Restos de Outono
As folhas amareladas não escondiam. Era o mundo em sua manifestação sazonal a se nos apresentar, porque éramos seres regentes naquele cenário bucólico. Por certo, a natureza nos servia... Nós a tratávamos, a nutríamos... Era justa a contrapartida. Era nosso momento mais íntimo....
As noites se fundiam nos dias sem fim, que bebiam das mesmas noites alcoolizadas, que mergulhavam nas madrugadas adentro, e que dançavam, dançavam, rodopiavam e, novamente, se faziam dias... Dias imberbes, dias “nonsense”, porque “nonsense” era nossa estada, banhada na aragem umedecida nas bromélias, beijada pelos lírios impuros... Só fazíamos nos amar.
Aqueles eram momentos frenéticos, nossa essência era incauta. De tudo nos permitimos, e a tudo nos demos. A mim, só me contempla razão quando apartado daqueles idos...
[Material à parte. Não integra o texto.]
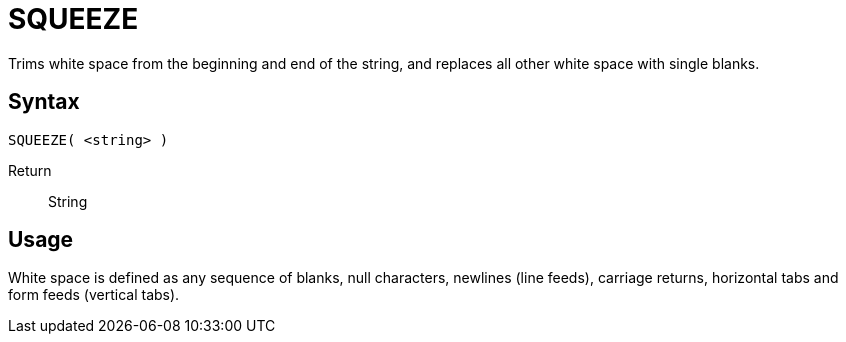 ////
Licensed to the Apache Software Foundation (ASF) under one
or more contributor license agreements.  See the NOTICE file
distributed with this work for additional information
regarding copyright ownership.  The ASF licenses this file
to you under the Apache License, Version 2.0 (the
"License"); you may not use this file except in compliance
with the License.  You may obtain a copy of the License at
  http://www.apache.org/licenses/LICENSE-2.0
Unless required by applicable law or agreed to in writing,
software distributed under the License is distributed on an
"AS IS" BASIS, WITHOUT WARRANTIES OR CONDITIONS OF ANY
KIND, either express or implied.  See the License for the
specific language governing permissions and limitations
under the License.
////
= SQUEEZE

Trims white space from the beginning and end of the string, and replaces all other white space with single blanks.

== Syntax
----
SQUEEZE( <string> )
----

Return:: String

== Usage

White space is defined as any sequence of blanks, null characters, newlines (line feeds), carriage returns, horizontal tabs and form feeds (vertical tabs).
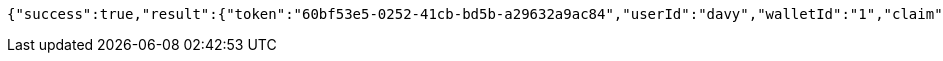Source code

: [source,options="nowrap"]
----
{"success":true,"result":{"token":"60bf53e5-0252-41cb-bd5b-a29632a9ac84","userId":"davy","walletId":"1","claim":"SIGN_WALLETS","enabled":true,"description":"description"}}
----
Sirvo-me do tino momentâneo para recobrar a percepção “daquele dia”, em especial. Aquele fatídico dia, em que nossas mentes fronteiriças perambularam da placidez do remanso ao limite da sandice...
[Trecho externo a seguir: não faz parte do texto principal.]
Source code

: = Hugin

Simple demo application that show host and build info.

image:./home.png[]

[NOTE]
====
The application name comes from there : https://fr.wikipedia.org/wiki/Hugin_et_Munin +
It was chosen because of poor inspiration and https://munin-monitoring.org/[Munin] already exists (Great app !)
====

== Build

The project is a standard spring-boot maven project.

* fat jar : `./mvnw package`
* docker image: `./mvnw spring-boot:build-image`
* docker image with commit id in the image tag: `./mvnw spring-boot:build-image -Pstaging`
Nove e meia. A passarada em furor ditava a sonoplastia. A brisa quente se esgueirava pela sacada adentro, encontrando-nos ali, estendidos naquela cama, extenuados. Nós nos amáramos muito, e muitas vezes. Apenas um olhar manso e vago a nos atar.
Verônica se levanta, caminha lentamente à sacada, espreguiça-se graciosamente e sorve todo aquele radiante mundo exterior...
— Ah! Não há nada nesta vida que me dê mais prazer do que o sol de uma manhã de outono!
Naquele instante, de súbito, o sol nos deixou e o céu se forrou de cinza. Um sopro gelado irrrompeu, alvoroçando-lhe os cabelos. As rosas sobre a cômoda se desmancharam e o vermelho de suas pétalas espalhou-se imperial.
Acode-me agora apenas uma lembrança esparsa: “Não há nada neste mundo que lhe dê mais prazer?!”.
Os aromas, os amores, os raios solares, tudo cedeu à poeira, às teias, aos respingos... É o que me restou daquele outono.